We made him a home in the garage, full of soft bedding, providing him with warmth, safety, the kind of care you give when love turns into action. We hand-fed him water, one drop at a time, held food up to his beak like offerings. Sat with him. Talked to him. Told him he was a good turk. That he was so handsome. We treated him like the royalty he had always believed himself to be and prayed it would change the outcome we feared.
Then he rallied. For a few shining days, he strutted again. Chest puffed. Head high. That unmistakable turkey confidence returned like muscle memory. I was so happy, I cried. I just knew that the moon water and love had outsmarted biology. That our care and love had bent the ending.
But three days ago, his body told the truth his spirit had been protecting us from.
He couldn’t walk. He couldn’t open his eyes. He refused water, even the moon water, his favorite small magic. And suddenly the fight wasn’t noble anymore. It was heavy. It was hurting him, and that was breaking me.

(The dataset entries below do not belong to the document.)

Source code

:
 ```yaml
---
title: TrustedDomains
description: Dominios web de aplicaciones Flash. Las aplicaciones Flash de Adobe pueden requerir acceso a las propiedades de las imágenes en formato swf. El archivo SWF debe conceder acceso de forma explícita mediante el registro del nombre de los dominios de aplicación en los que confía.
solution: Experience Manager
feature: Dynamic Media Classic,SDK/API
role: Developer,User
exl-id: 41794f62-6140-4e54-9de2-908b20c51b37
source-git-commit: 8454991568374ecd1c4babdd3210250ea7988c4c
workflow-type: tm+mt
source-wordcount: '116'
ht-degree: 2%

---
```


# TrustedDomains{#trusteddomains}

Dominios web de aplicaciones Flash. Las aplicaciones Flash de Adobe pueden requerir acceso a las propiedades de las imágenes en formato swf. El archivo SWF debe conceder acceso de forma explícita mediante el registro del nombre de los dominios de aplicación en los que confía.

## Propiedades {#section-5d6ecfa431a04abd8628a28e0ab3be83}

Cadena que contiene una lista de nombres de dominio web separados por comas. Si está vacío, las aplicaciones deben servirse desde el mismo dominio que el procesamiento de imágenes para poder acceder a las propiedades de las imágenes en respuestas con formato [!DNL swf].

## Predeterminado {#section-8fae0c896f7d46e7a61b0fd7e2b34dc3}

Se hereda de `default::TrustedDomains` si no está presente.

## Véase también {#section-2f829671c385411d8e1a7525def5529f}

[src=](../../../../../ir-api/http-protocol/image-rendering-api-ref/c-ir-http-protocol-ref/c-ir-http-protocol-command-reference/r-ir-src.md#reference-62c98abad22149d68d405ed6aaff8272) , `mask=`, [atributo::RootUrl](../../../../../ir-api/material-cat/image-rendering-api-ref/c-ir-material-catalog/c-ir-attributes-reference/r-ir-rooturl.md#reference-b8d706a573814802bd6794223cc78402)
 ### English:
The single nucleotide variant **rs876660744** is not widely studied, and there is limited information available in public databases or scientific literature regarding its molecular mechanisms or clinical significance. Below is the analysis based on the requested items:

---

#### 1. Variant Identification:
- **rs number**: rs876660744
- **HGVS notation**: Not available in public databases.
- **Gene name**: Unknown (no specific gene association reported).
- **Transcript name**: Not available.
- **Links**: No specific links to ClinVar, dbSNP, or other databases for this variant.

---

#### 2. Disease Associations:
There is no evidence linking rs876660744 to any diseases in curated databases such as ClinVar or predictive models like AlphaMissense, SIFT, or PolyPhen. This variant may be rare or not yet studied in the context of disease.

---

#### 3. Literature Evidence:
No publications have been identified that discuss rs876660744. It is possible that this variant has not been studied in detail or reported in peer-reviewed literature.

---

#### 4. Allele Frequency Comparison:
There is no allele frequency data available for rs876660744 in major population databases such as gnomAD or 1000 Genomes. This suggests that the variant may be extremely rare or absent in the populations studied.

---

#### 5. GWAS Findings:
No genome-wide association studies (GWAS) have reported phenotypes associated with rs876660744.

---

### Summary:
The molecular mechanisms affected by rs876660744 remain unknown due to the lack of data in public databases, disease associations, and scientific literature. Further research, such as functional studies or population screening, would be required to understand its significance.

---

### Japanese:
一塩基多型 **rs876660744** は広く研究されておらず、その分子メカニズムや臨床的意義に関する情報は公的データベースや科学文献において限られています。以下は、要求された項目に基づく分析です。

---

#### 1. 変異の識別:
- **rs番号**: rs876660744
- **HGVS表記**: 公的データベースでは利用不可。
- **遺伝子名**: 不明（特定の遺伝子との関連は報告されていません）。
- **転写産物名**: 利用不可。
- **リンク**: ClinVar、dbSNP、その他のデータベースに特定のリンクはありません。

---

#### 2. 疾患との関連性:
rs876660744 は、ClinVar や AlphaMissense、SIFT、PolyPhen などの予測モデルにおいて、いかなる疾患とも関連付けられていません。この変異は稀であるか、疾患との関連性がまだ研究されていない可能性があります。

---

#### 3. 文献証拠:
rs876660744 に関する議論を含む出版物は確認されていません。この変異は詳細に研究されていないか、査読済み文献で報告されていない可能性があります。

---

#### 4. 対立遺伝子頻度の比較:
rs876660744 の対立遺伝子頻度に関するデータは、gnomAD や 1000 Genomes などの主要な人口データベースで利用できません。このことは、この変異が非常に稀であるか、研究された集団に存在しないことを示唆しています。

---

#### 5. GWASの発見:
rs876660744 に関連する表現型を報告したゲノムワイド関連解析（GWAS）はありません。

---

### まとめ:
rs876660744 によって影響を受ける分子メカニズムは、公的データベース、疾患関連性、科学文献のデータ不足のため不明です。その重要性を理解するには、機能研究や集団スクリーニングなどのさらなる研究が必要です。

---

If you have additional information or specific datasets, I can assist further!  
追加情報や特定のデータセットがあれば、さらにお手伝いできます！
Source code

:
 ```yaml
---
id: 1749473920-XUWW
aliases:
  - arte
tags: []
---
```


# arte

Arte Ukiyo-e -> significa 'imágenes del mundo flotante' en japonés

By Monday, it was clear a choice had to be made, not the kind you want, but the kind love demands. He wasn’t getting better. He was getting tired. So, Tuesday morning, I messaged the toughest woman I know, Jorgia, and her husband Cam came to help us say goodbye. And I learned one of the hardest lessons of homesteading: how to end suffering when saving isn’t possible.
I didn’t have to be there. But Elliott deserved my face to be the last thing he saw. My voice. My hands. My thank you. He was the walking, gobbling promise that God returned everything that had been stolen. I would not let him go alone. I would bear witness to his final moments.

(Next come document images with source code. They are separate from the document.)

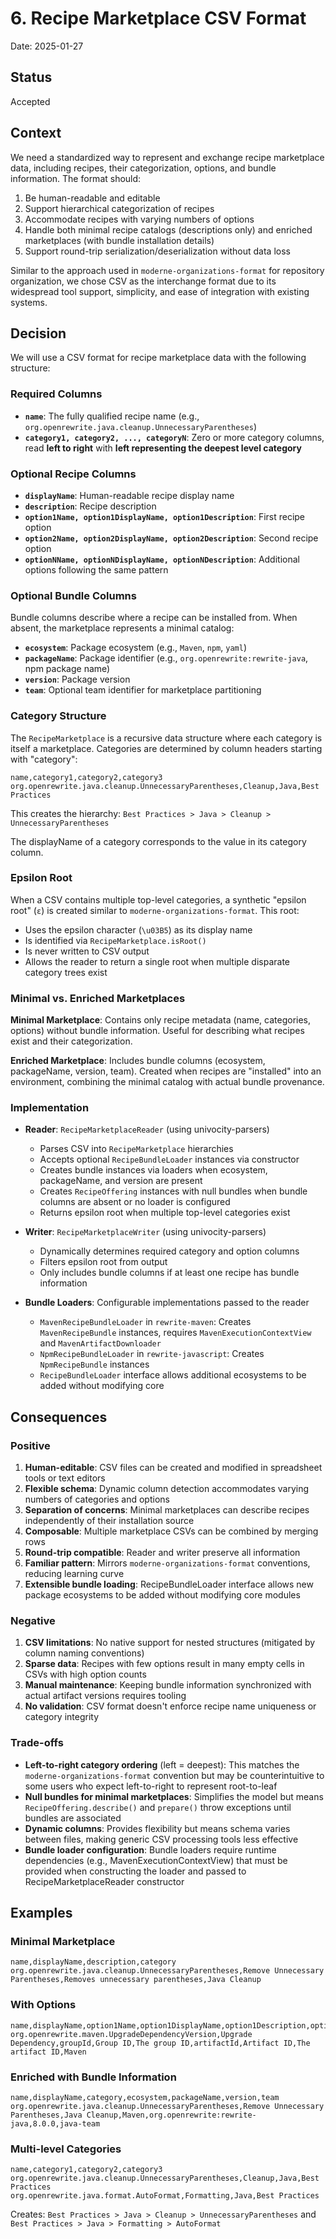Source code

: # 6. Recipe Marketplace CSV Format

Date: 2025-01-27

## Status

Accepted

## Context

We need a standardized way to represent and exchange recipe marketplace data, including recipes, their categorization, options, and bundle information. The format should:

1. Be human-readable and editable
2. Support hierarchical categorization of recipes
3. Accommodate recipes with varying numbers of options
4. Handle both minimal recipe catalogs (descriptions only) and enriched marketplaces (with bundle installation details)
5. Support round-trip serialization/deserialization without data loss

Similar to the approach used in `moderne-organizations-format` for repository organization, we chose CSV as the interchange format due to its widespread tool support, simplicity, and ease of integration with existing systems.

## Decision

We will use a CSV format for recipe marketplace data with the following structure:

### Required Columns

- **`name`**: The fully qualified recipe name (e.g., `org.openrewrite.java.cleanup.UnnecessaryParentheses`)
- **`category1, category2, ..., categoryN`**: Zero or more category columns, read **left to right** with **left representing the deepest level category**

### Optional Recipe Columns

- **`displayName`**: Human-readable recipe display name
- **`description`**: Recipe description
- **`option1Name, option1DisplayName, option1Description`**: First recipe option
- **`option2Name, option2DisplayName, option2Description`**: Second recipe option
- **`optionNName, optionNDisplayName, optionNDescription`**: Additional options following the same pattern

### Optional Bundle Columns

Bundle columns describe where a recipe can be installed from. When absent, the marketplace represents a minimal catalog:

- **`ecosystem`**: Package ecosystem (e.g., `Maven`, `npm`, `yaml`)
- **`packageName`**: Package identifier (e.g., `org.openrewrite:rewrite-java`, npm package name)
- **`version`**: Package version
- **`team`**: Optional team identifier for marketplace partitioning

### Category Structure

The `RecipeMarketplace` is a recursive data structure where each category is itself a marketplace. Categories are determined by column headers starting with "category":

```csv
name,category1,category2,category3
org.openrewrite.java.cleanup.UnnecessaryParentheses,Cleanup,Java,Best Practices
```

This creates the hierarchy: `Best Practices > Java > Cleanup > UnnecessaryParentheses`

The displayName of a category corresponds to the value in its category column.

### Epsilon Root

When a CSV contains multiple top-level categories, a synthetic "epsilon root" (`ε`) is created similar to `moderne-organizations-format`. This root:

- Uses the epsilon character (`\u03B5`) as its display name
- Is identified via `RecipeMarketplace.isRoot()`
- Is never written to CSV output
- Allows the reader to return a single root when multiple disparate category trees exist

### Minimal vs. Enriched Marketplaces

**Minimal Marketplace**: Contains only recipe metadata (name, categories, options) without bundle information. Useful for describing what recipes exist and their categorization.

**Enriched Marketplace**: Includes bundle columns (ecosystem, packageName, version, team). Created when recipes are "installed" into an environment, combining the minimal catalog with actual bundle provenance.

### Implementation

- **Reader**: `RecipeMarketplaceReader` (using univocity-parsers)
  - Parses CSV into `RecipeMarketplace` hierarchies
  - Accepts optional `RecipeBundleLoader` instances via constructor
  - Creates bundle instances via loaders when ecosystem, packageName, and version are present
  - Creates `RecipeOffering` instances with null bundles when bundle columns are absent or no loader is configured
  - Returns epsilon root when multiple top-level categories exist

- **Writer**: `RecipeMarketplaceWriter` (using univocity-parsers)
  - Dynamically determines required category and option columns
  - Filters epsilon root from output
  - Only includes bundle columns if at least one recipe has bundle information

- **Bundle Loaders**: Configurable implementations passed to the reader
  - `MavenRecipeBundleLoader` in `rewrite-maven`: Creates `MavenRecipeBundle` instances, requires `MavenExecutionContextView` and `MavenArtifactDownloader`
  - `NpmRecipeBundleLoader` in `rewrite-javascript`: Creates `NpmRecipeBundle` instances
  - `RecipeBundleLoader` interface allows additional ecosystems to be added without modifying core

## Consequences

### Positive

1. **Human-editable**: CSV files can be created and modified in spreadsheet tools or text editors
2. **Flexible schema**: Dynamic column detection accommodates varying numbers of categories and options
3. **Separation of concerns**: Minimal marketplaces can describe recipes independently of their installation source
4. **Composable**: Multiple marketplace CSVs can be combined by merging rows
5. **Round-trip compatible**: Reader and writer preserve all information
6. **Familiar pattern**: Mirrors `moderne-organizations-format` conventions, reducing learning curve
7. **Extensible bundle loading**: RecipeBundleLoader interface allows new package ecosystems to be added without modifying core modules

### Negative

1. **CSV limitations**: No native support for nested structures (mitigated by column naming conventions)
2. **Sparse data**: Recipes with few options result in many empty cells in CSVs with high option counts
3. **Manual maintenance**: Keeping bundle information synchronized with actual artifact versions requires tooling
4. **No validation**: CSV format doesn't enforce recipe name uniqueness or category integrity

### Trade-offs

- **Left-to-right category ordering** (left = deepest): This matches the `moderne-organizations-format` convention but may be counterintuitive to some users who expect left-to-right to represent root-to-leaf
- **Null bundles for minimal marketplaces**: Simplifies the model but means `RecipeOffering.describe()` and `prepare()` throw exceptions until bundles are associated
- **Dynamic columns**: Provides flexibility but means schema varies between files, making generic CSV processing tools less effective
- **Bundle loader configuration**: Bundle loaders require runtime dependencies (e.g., MavenExecutionContextView) that must be provided when constructing the loader and passed to RecipeMarketplaceReader constructor

## Examples

### Minimal Marketplace

```csv
name,displayName,description,category
org.openrewrite.java.cleanup.UnnecessaryParentheses,Remove Unnecessary Parentheses,Removes unnecessary parentheses,Java Cleanup
```

### With Options

```csv
name,displayName,option1Name,option1DisplayName,option1Description,option2Name,option2DisplayName,option2Description,category
org.openrewrite.maven.UpgradeDependencyVersion,Upgrade Dependency,groupId,Group ID,The group ID,artifactId,Artifact ID,The artifact ID,Maven
```

### Enriched with Bundle Information

```csv
name,displayName,category,ecosystem,packageName,version,team
org.openrewrite.java.cleanup.UnnecessaryParentheses,Remove Unnecessary Parentheses,Java Cleanup,Maven,org.openrewrite:rewrite-java,8.0.0,java-team
```

### Multi-level Categories

```csv
name,category1,category2,category3
org.openrewrite.java.cleanup.UnnecessaryParentheses,Cleanup,Java,Best Practices
org.openrewrite.java.format.AutoFormat,Formatting,Java,Best Practices
```

Creates: `Best Practices > Java > Cleanup > UnnecessaryParentheses` and `Best Practices > Java > Formatting > AutoFormat`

So on Tuesday, February 10th, at 2:30, I told my boy that he was the most handsome turk one last time. I sat with him and told him thank you for being my protector over the last year. Then I set my boy free.
There would be no more.
No puffed chest greeting the sun.
No gobbles at the sound of my voice.
No feathered shadow following me across the yard like my personal bodyguard.
Farm life teaches you many things. But one of the hardest is this:
Loving animals means eventually saying goodbye. There is no way around it.
Only through it. Full hearts and the quiet knowing that nothing truly alive escapes loss, but nothing truly loved is ever really gone either.
Elliott’s life wasn’t long. But it was rich.
It was safe.
It was full of sunshine, companionship, soft voices, and belonging.
There was not a day he was not told he was such a handsome turk.
He was never hungry. Never alone. Never afraid.
He was seen. He was chosen. He was family.
And that matters.
There’s a strange holiness in loving something you cannot keep forever, in letting joy walk beside grief long before grief ever arrives. Elliott taught us that. He taught us that love doesn’t promise permanence, it promises meaning.
There is a deeper holiness in being the hands that gently close the door on pain, being the one who loves enough to carry a soul from suffering into peace. It is a heartbreak wrapped in mercy. Grief shaped like devotion. And somehow, the purest form of goodbye.
The yard feels quieter now. Less puffed. Less royal. But somehow fuller too, because now it holds the memory of the most handsome turkey that ever lived.
And I wouldn’t trade this ache for not having known him.
Not for a single second.
Because this life, this farm life, heart-forward, soul-deep living, we have chosen. It isn't about avoiding loss. It’s about choosing love anyway. Again and again. Knowing it will hurt. Knowing it will end and still saying yes.
Rest easy, King of the Yard.
Protector of queens.
Feathered friend.
Forever favorite turkey.
You are the most handsome turk that has ever lived, and I will miss you always. We are better for having loved you.